The Group of Monuments at Mahabalipuram is a collection of 7th- and 8th-century CE religious monuments in Tamil Nadu, India and a designated UNESCO World Heritage Site. The site has 40 ancient monuments and Hindu temples, including one of the largest open-air rock reliefs in the world: the Descent of the Ganges or Arjuna's Penance. The group contains several categories of monuments: ratha temples with monolithic processional chariots, built between 630 and 668; mandapa viharas (cave temples) with narratives from the Mahabharata and Shaivic, Shakti and Vaishna inscriptions in a number of Indian languages and scripts; rock reliefs (particularly bas-reliefs); stone-cut temples built between 695 and 722, and archaeological excavations dated to the 6th century and earlier.

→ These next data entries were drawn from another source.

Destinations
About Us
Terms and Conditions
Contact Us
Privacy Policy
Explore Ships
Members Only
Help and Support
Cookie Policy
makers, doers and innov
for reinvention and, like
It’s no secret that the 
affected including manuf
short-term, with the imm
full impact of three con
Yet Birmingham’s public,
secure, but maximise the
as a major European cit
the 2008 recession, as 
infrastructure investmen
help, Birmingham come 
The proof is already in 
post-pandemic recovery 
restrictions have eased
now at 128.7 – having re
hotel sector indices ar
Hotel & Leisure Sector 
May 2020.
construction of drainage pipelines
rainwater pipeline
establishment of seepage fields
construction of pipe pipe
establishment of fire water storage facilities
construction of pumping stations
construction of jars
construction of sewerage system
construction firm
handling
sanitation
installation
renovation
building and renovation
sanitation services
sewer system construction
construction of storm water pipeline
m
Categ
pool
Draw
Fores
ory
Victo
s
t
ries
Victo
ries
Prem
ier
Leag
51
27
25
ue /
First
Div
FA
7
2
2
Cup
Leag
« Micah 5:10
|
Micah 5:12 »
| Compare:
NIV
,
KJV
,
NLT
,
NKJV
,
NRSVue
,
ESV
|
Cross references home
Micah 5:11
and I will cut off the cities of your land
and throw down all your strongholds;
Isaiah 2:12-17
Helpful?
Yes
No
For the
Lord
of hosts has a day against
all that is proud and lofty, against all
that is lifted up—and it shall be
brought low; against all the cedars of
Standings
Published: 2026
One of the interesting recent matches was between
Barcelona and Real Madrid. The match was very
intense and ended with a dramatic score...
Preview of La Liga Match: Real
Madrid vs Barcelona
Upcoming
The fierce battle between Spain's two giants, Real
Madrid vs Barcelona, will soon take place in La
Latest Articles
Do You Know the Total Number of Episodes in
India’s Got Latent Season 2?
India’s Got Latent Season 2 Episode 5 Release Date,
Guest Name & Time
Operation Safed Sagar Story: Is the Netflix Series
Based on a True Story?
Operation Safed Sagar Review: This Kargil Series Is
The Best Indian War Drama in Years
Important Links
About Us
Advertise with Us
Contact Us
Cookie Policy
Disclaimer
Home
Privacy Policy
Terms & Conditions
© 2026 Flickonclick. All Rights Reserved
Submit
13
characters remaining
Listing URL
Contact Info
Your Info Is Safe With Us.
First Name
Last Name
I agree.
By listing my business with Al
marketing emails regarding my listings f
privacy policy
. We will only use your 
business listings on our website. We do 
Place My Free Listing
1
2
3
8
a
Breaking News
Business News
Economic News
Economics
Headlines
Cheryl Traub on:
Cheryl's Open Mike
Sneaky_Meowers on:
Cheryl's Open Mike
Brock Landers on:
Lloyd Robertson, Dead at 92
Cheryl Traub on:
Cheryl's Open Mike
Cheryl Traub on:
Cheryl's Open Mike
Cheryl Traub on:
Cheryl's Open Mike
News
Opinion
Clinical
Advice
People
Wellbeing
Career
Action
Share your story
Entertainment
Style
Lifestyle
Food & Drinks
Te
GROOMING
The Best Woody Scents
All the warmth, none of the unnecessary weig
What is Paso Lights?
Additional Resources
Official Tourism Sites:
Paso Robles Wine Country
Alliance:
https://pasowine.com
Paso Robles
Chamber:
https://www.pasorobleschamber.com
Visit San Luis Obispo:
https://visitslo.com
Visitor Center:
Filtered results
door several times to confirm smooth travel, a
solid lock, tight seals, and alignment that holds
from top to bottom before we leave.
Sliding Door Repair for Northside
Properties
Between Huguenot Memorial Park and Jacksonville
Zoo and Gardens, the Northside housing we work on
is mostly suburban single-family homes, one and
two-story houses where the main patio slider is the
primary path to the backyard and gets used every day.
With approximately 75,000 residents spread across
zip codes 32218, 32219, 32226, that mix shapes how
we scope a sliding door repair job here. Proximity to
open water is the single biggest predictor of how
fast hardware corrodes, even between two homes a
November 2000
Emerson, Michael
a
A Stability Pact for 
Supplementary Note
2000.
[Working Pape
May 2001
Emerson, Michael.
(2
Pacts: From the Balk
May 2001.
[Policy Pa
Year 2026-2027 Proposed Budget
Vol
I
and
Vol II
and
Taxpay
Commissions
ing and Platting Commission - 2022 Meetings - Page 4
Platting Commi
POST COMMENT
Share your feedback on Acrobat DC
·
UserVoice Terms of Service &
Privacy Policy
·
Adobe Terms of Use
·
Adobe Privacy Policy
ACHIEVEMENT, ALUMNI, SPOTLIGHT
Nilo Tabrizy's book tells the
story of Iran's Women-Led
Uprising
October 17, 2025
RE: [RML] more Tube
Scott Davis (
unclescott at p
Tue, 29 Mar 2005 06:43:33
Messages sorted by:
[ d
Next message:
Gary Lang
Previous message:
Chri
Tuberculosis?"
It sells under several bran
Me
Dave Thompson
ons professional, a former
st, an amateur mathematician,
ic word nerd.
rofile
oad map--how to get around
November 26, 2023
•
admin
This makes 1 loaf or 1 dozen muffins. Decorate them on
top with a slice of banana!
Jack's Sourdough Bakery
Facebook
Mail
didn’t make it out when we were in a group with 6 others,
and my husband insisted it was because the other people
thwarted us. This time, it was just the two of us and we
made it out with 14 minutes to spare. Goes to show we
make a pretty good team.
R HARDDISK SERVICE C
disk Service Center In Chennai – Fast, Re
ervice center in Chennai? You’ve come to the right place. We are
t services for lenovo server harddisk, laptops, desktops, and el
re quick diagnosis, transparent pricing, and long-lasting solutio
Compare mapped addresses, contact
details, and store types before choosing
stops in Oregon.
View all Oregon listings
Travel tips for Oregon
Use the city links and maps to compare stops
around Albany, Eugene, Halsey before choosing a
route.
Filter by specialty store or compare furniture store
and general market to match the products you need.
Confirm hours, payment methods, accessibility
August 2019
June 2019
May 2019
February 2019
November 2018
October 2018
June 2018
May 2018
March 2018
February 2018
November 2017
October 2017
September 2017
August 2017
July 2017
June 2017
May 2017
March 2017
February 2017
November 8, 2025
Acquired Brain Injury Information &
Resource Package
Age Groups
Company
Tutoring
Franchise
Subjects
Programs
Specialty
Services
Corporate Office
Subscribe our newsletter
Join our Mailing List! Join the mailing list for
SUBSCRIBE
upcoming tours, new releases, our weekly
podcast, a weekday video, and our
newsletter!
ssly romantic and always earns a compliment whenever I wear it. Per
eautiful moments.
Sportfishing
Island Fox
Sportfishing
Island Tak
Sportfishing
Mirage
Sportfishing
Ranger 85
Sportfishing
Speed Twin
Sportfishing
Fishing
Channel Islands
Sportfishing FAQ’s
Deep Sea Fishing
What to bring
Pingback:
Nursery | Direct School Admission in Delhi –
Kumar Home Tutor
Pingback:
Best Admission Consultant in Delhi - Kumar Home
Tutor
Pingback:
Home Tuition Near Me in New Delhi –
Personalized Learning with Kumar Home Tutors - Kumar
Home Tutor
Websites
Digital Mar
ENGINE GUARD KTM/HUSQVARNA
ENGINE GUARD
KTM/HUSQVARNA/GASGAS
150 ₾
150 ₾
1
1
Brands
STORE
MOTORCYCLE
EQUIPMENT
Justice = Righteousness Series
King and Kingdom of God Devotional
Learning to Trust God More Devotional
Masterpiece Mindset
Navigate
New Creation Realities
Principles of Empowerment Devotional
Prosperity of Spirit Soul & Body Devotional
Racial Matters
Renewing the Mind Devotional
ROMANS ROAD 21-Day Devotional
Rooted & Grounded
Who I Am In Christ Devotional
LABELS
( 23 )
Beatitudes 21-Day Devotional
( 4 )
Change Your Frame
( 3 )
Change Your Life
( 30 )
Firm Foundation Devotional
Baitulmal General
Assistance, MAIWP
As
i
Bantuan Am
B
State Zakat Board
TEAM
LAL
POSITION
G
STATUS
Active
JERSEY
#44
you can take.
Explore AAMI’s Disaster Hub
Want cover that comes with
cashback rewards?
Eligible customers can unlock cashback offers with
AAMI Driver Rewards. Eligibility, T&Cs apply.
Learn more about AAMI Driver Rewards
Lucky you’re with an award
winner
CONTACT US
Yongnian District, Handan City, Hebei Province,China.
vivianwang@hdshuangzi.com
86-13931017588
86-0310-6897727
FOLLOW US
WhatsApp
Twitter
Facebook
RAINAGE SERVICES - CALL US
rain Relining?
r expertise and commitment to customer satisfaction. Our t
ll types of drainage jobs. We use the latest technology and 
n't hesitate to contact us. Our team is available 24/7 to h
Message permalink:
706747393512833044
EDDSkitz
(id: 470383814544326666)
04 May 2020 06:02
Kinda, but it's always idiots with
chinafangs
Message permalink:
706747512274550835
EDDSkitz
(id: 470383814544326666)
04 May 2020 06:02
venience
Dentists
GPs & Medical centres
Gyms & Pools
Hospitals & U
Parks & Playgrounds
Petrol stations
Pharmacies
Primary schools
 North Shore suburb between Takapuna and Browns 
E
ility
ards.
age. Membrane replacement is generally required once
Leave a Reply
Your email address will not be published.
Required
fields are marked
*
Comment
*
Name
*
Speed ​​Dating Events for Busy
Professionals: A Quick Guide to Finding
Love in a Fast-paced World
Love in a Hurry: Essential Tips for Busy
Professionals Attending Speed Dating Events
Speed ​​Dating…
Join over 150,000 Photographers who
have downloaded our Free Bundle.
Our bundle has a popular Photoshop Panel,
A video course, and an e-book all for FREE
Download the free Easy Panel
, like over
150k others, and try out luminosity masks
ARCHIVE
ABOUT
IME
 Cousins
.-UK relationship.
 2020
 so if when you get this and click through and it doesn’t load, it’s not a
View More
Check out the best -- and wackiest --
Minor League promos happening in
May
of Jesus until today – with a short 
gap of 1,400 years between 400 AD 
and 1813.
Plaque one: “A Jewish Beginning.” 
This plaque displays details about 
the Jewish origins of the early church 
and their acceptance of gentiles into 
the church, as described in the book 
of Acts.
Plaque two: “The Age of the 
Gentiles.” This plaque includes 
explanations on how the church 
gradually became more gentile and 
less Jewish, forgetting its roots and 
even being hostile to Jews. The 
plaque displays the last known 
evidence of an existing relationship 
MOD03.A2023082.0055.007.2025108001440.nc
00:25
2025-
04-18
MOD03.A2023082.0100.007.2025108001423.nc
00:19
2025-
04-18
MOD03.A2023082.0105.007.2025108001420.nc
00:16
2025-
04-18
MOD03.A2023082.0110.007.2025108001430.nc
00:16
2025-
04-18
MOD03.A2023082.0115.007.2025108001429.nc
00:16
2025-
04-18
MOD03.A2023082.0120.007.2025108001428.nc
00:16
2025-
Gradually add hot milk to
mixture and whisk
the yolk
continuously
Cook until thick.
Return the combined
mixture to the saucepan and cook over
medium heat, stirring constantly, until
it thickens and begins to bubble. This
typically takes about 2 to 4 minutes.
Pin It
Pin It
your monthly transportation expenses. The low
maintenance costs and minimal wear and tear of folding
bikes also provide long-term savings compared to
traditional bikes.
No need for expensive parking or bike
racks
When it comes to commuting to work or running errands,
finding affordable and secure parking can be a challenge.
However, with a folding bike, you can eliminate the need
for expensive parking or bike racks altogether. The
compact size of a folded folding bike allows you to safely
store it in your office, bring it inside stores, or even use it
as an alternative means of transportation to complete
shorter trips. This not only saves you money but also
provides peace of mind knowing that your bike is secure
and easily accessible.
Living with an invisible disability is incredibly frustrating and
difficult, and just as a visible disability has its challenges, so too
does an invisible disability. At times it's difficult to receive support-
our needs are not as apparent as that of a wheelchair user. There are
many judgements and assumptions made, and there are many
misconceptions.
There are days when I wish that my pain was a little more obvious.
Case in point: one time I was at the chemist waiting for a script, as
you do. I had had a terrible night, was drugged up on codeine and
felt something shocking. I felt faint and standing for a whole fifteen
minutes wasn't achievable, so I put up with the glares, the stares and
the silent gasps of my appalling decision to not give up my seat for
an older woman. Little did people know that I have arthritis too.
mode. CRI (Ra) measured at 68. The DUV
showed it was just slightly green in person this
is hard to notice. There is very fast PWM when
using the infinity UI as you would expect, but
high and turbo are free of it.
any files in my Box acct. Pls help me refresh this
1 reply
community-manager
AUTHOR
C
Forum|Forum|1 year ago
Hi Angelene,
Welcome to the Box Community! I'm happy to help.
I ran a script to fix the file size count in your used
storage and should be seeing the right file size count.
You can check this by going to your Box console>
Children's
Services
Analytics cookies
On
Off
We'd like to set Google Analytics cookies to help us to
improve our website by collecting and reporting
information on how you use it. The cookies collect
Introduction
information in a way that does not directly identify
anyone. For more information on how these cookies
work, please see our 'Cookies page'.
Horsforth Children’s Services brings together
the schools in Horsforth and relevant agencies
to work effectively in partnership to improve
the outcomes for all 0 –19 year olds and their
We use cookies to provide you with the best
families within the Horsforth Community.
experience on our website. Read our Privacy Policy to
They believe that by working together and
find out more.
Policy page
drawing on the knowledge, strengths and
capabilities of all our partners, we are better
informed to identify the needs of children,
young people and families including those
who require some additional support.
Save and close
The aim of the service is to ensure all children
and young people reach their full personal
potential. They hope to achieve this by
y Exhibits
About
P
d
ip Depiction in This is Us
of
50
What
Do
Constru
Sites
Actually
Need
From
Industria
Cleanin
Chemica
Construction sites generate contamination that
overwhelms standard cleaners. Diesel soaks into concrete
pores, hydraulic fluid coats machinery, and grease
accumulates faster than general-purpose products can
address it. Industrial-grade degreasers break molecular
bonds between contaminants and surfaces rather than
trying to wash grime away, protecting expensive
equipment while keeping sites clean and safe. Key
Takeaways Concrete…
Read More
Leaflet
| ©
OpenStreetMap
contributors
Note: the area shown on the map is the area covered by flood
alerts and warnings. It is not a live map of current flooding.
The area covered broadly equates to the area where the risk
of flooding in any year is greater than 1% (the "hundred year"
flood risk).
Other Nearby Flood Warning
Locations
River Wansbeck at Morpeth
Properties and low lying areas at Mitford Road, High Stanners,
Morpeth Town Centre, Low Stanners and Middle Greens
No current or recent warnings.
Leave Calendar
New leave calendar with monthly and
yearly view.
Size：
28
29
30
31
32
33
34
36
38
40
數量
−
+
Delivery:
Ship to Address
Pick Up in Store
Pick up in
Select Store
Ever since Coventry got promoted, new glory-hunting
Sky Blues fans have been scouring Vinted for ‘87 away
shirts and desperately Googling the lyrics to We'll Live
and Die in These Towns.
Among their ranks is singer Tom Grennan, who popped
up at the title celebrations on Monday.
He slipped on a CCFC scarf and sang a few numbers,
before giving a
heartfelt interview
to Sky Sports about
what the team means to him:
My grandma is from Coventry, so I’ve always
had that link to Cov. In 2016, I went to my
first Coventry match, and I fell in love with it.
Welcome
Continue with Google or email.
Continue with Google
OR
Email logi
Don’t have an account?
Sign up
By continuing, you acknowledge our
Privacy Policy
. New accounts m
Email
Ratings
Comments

The monuments were built during the Pallava dynasty.
The Shiva temples along the shore have been dated to the early 8th century and are attributed to the reign of the Pallava king Rajasimha (700-728 AD).
It is speculated that this city is the seaport of Sopatma mentioned in the 1st-century Periplus of the Erythraean Sea or Ptolemy's port of Melange in his 2nd-century Geographia.
When Marco Polo arrived in India in the 13th century, on his way back to Venice from Southeast Asia, he mentioned "Seven Pagodas" and the name became associated with the shore temples of Mahabalipuram in publications by European merchants centuries later.